====== RAW RECORDS ======

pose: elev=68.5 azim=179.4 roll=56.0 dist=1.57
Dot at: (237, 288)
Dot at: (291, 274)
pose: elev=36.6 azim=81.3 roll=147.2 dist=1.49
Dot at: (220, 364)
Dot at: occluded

======
====== RAW RECORDS ======

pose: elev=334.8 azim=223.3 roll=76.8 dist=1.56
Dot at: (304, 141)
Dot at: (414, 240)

======

• WHAT TO WORK ON
Copy out everything from the line containing "pose: elev=68.5 azim=179.4" down to the line containing "Dot at: occluded", swapping "pose" for "camera" and leaving all else unchanged.

• RESPONSE TO THIS EXERCISE
camera: elev=68.5 azim=179.4 roll=56.0 dist=1.57
Dot at: (237, 288)
Dot at: (291, 274)
camera: elev=36.6 azim=81.3 roll=147.2 dist=1.49
Dot at: (220, 364)
Dot at: occluded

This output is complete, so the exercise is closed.